Atlas Plugged
Jeff Taylor | May 14, 2003, 12:18pm
Yet another attempt will be made at bringing Ayn Rand's Atlas Shrugged to the screen. A new production company says they have a scripter all ready to go. No word on a director or cast, so let the wild speculation fly.
Me, I'd like to see Vin Diesel as John Galt just hear that voice boom out "A is A -- and Man is Man" in a dark theater.
(via Free-Market.net)
James Merritt | May 14, 2003, 2:10am | #
Many people have commented on how difficult it has seemed, to translate "Shrugged" to the screen in the modern day, and make it relevant and interesting to modern American audiences. Something as central to the book as the railroad industry, for instance, is today merely a shell of its post WWII self, and hardly serves as the apt and compelling metaphor for a disintegrating civilization that Rand clearly intended it to be.

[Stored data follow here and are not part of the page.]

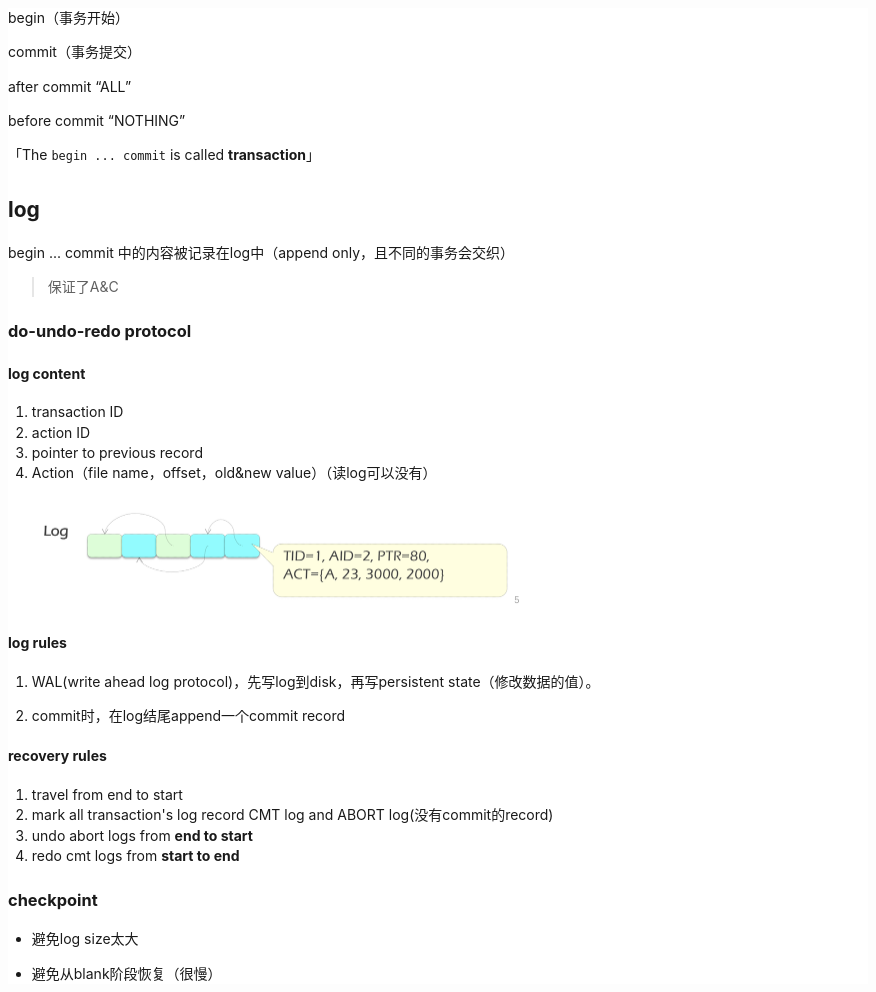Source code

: begin（事务开始）

commit（事务提交）

after commit “ALL”

before commit “NOTHING”

「The `begin ... commit` is called **transaction**」

## log

begin ... commit 中的内容被记录在log中（append only，且不同的事务会交织）

> 保证了A&C

### do-undo-redo protocol

#### log content

1. transaction ID
2. action ID
3. pointer to previous record
4. Action（file name，offset，old&new value）（读log可以没有）

<img src="./note_img/log_structure.jpeg" style="zoom:50%;" />

#### log rules

1. WAL(write ahead log protocol)，先写log到disk，再写persistent state（修改数据的值）。

2. commit时，在log结尾append一个commit record

#### recovery rules

1. travel from end to start
2. mark all transaction's log record CMT log and ABORT log(没有commit的record)
3. undo abort logs from **end to start**
4. redo cmt logs from **start to end**

### checkpoint

- 避免log size太大

- 避免从blank阶段恢复（很慢）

Yet, if you get rid of the railroad, you have a problem. An Atlas Shrugged about the auto industry, the broadcast industry, the airline industry, or the computer industry, for instance, just wouldn't be the same. For one thing, why would Rearden Metal be so important without a need for sturdy rails? "Rearden Chip" just doesn't have the same feel, does it? Keeping the railroad, on the other hand, forces scriptwriters to go retro, setting the story in an alternative universe, and at a time, when the railroads haven't yet become as feeble as we see them to be here and now. Some people would find an alternative-retro "Shrugged" quaint(as they did, say, the 1984 remake of "1984"). I think, however, that any such audience will probably be smaller than the blockbuster-obsessed film and television industries would like to see.

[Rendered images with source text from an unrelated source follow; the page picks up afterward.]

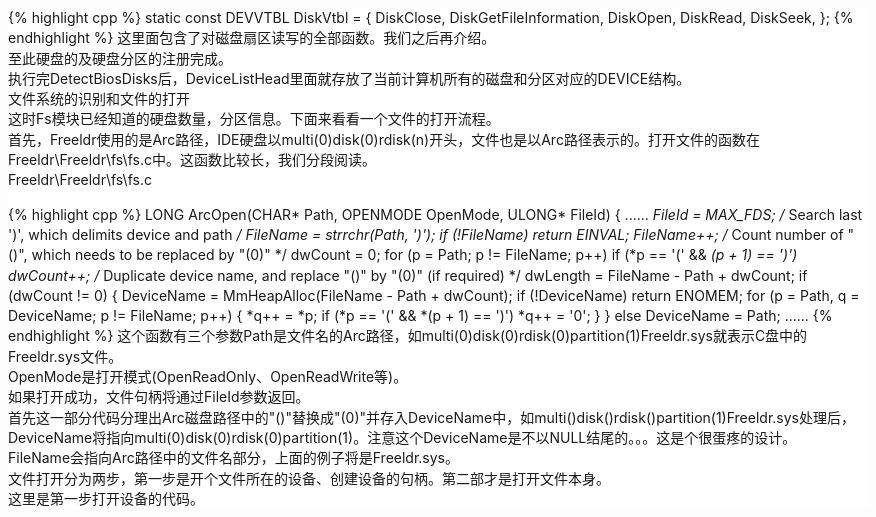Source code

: {% highlight cpp %}
static const DEVVTBL DiskVtbl = {
DiskClose,
DiskGetFileInformation,
DiskOpen,
DiskRead,
DiskSeek,
};
 {% endhighlight %}
这里面包含了对磁盘扇区读写的全部函数。我们之后再介绍。  
至此硬盘的及硬盘分区的注册完成。  
执行完DetectBiosDisks后，DeviceListHead里面就存放了当前计算机所有的磁盘和分区对应的DEVICE结构。  
文件系统的识别和文件的打开  
这时Fs模块已经知道的硬盘数量，分区信息。下面来看看一个文件的打开流程。  
首先，Freeldr使用的是Arc路径，IDE硬盘以multi(0)disk(0)rdisk(n)开头，文件也是以Arc路径表示的。打开文件的函数在Freeldr\Freeldr\fs\fs.c中。这函数比较长，我们分段阅读。  
Freeldr\Freeldr\fs\fs.c

{% highlight cpp %}
LONG ArcOpen(CHAR* Path, OPENMODE OpenMode, ULONG* FileId)
{
......
*FileId = MAX_FDS;
/* Search last ')', which delimits device and path */
FileName = strrchr(Path, ')');
if (!FileName)
return EINVAL;
FileName++;
/* Count number of "()", which needs to be replaced by "(0)" */
dwCount = 0;
for (p = Path; p != FileName; p++)
if (*p == '(' && *(p + 1) == ')')
dwCount++;
/* Duplicate device name, and replace "()" by "(0)" (if required) */
dwLength = FileName - Path + dwCount;
if (dwCount != 0)
{
DeviceName = MmHeapAlloc(FileName - Path + dwCount);
if (!DeviceName)
return ENOMEM;
for (p = Path, q = DeviceName; p != FileName; p++)
{
*q++ = *p;
if (*p == '(' && *(p + 1) == ')')
*q++ = '0';
}
}
else
DeviceName = Path;
......
 {% endhighlight %}
这个函数有三个参数Path是文件名的Arc路径，如multi(0)disk(0)rdisk(0)partition(1)Freeldr.sys就表示C盘中的Freeldr.sys文件。  
OpenMode是打开模式(OpenReadOnly、OpenReadWrite等)。  
如果打开成功，文件句柄将通过FileId参数返回。  
首先这一部分代码分理出Arc磁盘路径中的"()"替换成"(0)"并存入DeviceName中，如multi()disk()rdisk()partition(1)Freeldr.sys处理后，DeviceName将指向multi(0)disk(0)rdisk(0)partition(1)。注意这个DeviceName是不以NULL结尾的。。。这是个很蛋疼的设计。  
FileName会指向Arc路径中的文件名部分，上面的例子将是Freeldr.sys。  
文件打开分为两步，第一步是开个文件所在的设备、创建设备的句柄。第二部才是打开文件本身。  
这里是第一步打开设备的代码。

I'd set "Shrugged" where it belongs: in the reasonably near future, where innovation and entrepreneurism have reinvented and revitalized high-tech, high speed rail travel, perhaps as an alternative to air travel in a post 9/11 world, and perhaps as part of a wave of economic activity and prosperity that followed a general repudiation of statism and authoritarianism in our present time (I only wish!). The key to plausibility here would be for someone to come up with COMMERCIAL rail systems for inter-city and intra-city travel that could compete with both the automobile and the government-subsidized public transit systems. Once this is established, however, and with some updating of other technological anachronisms (e.g., the use of the internet as a global broadcast device instead of a radio network as a national medium), the rest of the book would pretty much fall into place (and some elements, e.g., the energy-field "cloak" over Gault's Gulch, would become even more plausible).
The most important benefit from setting "Shrugged" in the future would be to get people looking forward, toward a possible future, as a place we might come to if we don't make some changes now, not a place we already managed to avoid because of a lucky fall of the dice.
As outright, but scrupulously plausible science fiction with a strong resonance to our own political situation today, I think "Shrugged" could do very well, either on TV or in the theatres. I'd buy that for a golden dollar.